(Saved data entries)
┄┄┄┄┄┄┄┄┄┄┄┄┄┄┄┄┄┄┄┄

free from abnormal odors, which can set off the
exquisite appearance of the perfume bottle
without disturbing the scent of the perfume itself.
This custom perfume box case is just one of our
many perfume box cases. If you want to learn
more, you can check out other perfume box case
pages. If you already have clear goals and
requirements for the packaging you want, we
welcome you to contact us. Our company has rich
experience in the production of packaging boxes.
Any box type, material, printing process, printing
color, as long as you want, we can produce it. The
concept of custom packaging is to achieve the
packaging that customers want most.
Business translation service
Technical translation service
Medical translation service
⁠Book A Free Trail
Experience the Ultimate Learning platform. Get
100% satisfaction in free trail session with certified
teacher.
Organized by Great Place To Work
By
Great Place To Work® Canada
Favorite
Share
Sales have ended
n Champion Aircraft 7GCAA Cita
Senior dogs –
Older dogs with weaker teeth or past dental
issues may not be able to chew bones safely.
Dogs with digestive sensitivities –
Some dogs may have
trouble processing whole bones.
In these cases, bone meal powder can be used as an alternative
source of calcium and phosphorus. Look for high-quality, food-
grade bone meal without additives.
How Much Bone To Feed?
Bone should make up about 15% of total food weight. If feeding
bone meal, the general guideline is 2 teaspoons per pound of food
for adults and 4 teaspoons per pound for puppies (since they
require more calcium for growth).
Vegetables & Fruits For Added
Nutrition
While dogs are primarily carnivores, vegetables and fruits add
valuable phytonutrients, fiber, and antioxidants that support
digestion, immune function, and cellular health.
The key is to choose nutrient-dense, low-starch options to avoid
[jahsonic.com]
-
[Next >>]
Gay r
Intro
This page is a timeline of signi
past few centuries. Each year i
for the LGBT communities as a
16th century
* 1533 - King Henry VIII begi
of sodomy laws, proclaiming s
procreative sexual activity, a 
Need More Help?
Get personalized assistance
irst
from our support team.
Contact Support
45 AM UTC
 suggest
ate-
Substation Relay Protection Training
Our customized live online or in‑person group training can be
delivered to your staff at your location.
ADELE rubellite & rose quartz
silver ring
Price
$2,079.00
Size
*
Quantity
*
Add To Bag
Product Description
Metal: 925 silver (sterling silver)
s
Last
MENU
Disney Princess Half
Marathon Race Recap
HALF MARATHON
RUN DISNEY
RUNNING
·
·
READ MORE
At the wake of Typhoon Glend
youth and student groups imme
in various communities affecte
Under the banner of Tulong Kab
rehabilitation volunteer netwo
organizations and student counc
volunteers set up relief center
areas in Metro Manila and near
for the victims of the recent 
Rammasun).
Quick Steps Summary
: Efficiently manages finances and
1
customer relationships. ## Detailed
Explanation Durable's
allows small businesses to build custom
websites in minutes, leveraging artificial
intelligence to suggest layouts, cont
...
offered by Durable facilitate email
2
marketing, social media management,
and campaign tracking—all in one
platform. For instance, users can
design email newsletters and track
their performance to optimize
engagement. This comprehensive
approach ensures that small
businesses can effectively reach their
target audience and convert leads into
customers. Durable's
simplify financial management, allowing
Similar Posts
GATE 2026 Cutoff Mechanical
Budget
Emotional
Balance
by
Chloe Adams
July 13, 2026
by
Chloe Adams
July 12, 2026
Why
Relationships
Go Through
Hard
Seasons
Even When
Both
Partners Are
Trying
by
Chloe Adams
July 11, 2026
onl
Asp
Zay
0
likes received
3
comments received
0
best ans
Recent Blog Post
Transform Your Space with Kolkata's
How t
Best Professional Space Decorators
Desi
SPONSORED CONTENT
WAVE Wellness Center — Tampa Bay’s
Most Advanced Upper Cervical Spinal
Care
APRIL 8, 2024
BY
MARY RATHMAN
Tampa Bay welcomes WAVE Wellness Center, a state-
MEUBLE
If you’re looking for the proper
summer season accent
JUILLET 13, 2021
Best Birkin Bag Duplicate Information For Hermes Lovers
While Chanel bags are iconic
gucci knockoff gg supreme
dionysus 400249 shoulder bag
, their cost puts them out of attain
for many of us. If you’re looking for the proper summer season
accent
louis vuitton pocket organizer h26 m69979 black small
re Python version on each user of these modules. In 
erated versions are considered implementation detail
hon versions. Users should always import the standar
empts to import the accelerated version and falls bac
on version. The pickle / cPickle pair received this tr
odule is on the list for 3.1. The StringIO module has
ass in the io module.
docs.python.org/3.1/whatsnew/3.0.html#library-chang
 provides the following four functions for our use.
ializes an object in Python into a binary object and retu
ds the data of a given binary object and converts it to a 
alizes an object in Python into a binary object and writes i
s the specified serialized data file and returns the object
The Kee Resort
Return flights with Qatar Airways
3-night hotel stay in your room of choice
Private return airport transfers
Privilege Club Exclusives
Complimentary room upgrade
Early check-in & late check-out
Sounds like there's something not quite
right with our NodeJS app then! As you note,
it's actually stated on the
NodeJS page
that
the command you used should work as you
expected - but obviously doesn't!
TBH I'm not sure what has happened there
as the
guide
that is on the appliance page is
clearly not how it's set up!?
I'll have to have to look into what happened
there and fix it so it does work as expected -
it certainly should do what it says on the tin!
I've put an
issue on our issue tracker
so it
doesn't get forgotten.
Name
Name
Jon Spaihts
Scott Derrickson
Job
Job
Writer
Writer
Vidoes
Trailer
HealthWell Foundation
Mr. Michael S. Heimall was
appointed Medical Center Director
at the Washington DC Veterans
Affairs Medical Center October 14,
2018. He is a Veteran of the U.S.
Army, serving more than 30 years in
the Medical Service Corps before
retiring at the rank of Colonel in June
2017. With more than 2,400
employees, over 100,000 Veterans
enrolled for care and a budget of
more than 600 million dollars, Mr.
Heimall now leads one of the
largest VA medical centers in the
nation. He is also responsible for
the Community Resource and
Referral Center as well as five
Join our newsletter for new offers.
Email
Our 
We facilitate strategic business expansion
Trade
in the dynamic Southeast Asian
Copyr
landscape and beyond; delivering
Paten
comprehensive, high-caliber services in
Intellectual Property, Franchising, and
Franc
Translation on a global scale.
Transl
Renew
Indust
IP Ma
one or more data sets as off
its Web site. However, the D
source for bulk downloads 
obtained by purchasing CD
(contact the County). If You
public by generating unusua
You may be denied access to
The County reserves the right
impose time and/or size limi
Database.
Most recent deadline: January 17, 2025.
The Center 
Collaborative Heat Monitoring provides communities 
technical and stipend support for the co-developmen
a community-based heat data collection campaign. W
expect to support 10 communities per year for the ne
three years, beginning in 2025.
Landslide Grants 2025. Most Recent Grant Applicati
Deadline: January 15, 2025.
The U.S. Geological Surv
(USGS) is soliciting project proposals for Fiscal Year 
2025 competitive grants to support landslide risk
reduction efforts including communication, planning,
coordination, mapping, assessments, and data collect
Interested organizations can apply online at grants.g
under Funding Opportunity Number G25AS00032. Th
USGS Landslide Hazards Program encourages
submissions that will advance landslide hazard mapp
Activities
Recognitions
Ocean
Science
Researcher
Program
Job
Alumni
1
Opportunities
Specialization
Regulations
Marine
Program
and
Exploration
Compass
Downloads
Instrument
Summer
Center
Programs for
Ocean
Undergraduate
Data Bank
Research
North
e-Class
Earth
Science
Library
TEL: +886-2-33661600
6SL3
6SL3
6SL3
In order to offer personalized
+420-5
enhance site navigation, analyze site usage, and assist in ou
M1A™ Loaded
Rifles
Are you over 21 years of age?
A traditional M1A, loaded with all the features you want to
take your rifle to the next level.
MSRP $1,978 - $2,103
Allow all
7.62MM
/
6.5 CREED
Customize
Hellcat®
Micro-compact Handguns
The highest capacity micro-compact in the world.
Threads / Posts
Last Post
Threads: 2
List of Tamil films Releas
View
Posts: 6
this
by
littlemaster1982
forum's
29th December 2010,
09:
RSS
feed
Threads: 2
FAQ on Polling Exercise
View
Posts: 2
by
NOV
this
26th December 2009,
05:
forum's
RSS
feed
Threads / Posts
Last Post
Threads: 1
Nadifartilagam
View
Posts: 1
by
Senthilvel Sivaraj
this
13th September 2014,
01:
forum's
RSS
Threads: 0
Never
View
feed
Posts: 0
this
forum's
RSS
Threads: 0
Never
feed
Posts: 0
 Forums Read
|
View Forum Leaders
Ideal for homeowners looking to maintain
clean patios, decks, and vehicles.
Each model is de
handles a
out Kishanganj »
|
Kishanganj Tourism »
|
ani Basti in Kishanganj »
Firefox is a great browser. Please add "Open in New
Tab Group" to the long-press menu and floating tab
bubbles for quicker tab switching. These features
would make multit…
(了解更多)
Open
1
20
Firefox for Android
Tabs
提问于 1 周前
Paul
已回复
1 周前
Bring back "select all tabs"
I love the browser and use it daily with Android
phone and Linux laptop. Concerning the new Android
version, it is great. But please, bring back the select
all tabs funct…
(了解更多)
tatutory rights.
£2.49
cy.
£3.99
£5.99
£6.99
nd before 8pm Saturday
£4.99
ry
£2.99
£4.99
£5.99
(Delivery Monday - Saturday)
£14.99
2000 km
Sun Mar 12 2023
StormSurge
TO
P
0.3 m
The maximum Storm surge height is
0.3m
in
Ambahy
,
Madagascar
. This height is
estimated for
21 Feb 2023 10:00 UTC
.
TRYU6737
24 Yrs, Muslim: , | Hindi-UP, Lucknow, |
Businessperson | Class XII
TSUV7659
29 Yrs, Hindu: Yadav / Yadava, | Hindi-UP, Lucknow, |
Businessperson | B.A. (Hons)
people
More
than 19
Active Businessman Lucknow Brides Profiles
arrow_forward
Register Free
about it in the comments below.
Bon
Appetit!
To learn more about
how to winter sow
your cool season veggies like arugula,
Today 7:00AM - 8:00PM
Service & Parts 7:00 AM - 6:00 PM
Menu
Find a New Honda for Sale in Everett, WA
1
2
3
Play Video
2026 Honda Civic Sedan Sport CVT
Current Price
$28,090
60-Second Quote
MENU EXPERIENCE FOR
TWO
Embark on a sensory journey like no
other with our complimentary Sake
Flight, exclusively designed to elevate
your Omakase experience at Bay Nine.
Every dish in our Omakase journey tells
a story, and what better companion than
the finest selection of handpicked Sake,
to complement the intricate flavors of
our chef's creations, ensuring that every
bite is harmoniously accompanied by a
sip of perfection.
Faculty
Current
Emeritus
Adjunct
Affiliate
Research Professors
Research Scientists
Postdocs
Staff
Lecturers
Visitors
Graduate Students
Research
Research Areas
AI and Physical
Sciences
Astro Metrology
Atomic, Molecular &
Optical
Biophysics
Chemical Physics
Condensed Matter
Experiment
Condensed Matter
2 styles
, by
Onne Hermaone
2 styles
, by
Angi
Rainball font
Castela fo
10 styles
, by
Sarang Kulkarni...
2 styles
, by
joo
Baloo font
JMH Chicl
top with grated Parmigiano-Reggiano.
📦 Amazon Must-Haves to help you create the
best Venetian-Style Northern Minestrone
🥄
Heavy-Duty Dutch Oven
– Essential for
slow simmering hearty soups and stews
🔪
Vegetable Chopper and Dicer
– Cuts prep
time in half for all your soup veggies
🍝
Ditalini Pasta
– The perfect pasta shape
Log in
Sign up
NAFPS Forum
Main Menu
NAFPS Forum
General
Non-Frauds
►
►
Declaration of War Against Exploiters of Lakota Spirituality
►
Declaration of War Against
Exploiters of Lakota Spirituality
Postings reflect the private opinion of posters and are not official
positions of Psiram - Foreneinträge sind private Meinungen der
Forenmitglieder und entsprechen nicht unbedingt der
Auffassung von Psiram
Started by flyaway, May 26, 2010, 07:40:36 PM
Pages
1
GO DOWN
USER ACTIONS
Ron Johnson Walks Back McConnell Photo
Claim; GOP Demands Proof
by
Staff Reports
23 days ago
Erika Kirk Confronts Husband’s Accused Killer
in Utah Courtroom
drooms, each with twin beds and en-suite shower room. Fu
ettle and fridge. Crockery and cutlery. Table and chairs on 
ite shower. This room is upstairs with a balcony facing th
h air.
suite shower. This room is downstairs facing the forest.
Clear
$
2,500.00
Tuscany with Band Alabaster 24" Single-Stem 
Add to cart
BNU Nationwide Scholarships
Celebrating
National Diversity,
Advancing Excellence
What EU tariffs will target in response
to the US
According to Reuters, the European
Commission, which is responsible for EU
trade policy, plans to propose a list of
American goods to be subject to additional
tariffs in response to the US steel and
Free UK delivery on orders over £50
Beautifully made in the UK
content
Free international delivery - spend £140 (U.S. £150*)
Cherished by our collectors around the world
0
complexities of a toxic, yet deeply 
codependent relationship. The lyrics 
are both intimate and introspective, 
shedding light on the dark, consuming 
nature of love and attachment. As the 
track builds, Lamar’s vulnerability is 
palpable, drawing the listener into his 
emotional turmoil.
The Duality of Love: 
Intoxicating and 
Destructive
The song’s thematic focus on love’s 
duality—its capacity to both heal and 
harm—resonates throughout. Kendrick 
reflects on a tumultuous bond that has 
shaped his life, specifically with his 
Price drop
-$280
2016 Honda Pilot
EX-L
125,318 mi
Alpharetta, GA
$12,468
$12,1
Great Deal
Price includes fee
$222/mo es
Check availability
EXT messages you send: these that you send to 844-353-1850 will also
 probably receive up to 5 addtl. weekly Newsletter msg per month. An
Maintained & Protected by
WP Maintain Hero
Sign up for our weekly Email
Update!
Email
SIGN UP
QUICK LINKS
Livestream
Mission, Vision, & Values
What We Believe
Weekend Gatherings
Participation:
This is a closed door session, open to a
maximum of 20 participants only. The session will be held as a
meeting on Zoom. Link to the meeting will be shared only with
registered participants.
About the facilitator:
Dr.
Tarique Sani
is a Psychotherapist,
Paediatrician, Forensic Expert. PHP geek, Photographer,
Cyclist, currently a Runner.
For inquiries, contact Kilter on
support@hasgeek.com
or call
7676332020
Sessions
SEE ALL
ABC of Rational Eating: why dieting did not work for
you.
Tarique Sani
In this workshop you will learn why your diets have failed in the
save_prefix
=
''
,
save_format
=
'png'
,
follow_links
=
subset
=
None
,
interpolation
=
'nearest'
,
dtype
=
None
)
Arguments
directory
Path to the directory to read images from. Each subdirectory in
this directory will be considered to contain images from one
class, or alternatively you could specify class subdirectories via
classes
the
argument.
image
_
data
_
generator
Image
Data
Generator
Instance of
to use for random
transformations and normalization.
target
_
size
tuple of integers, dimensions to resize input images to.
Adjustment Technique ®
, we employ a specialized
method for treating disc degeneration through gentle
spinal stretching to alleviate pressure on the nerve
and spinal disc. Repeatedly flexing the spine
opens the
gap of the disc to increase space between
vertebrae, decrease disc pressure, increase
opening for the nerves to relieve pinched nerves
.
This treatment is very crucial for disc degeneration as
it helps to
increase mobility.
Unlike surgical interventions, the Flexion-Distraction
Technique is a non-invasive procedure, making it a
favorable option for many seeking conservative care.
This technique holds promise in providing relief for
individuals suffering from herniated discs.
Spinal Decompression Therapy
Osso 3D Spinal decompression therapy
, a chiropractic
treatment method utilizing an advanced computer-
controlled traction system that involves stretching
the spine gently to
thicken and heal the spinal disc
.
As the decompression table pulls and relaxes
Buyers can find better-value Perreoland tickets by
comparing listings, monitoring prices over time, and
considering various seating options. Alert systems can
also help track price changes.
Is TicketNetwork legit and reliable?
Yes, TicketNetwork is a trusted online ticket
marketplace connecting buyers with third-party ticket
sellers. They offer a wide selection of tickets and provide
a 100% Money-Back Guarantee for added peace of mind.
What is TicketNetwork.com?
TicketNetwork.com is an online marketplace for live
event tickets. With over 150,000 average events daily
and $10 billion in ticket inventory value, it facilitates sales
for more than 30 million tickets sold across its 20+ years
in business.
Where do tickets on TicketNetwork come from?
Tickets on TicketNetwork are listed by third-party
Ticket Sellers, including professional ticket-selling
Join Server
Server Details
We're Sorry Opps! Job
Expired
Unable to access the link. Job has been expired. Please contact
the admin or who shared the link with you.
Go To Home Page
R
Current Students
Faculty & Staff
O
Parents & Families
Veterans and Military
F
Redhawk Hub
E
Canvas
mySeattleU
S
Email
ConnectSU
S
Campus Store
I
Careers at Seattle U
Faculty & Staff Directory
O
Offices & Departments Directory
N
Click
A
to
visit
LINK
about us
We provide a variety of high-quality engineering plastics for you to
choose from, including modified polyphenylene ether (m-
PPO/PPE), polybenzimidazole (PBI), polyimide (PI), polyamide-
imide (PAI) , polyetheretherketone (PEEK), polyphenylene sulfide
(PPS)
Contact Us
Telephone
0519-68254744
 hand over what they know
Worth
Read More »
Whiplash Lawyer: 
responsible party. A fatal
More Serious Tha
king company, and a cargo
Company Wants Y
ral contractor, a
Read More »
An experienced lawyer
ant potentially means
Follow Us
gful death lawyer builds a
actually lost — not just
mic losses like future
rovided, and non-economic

┄┄┄┄┄┄┄┄┄┄┄┄┄┄┄┄┄┄┄┄

What is being asked: Count the lines in the records above that contain the string "calcium". Case matters. Give only the number.

Exercise answer: 2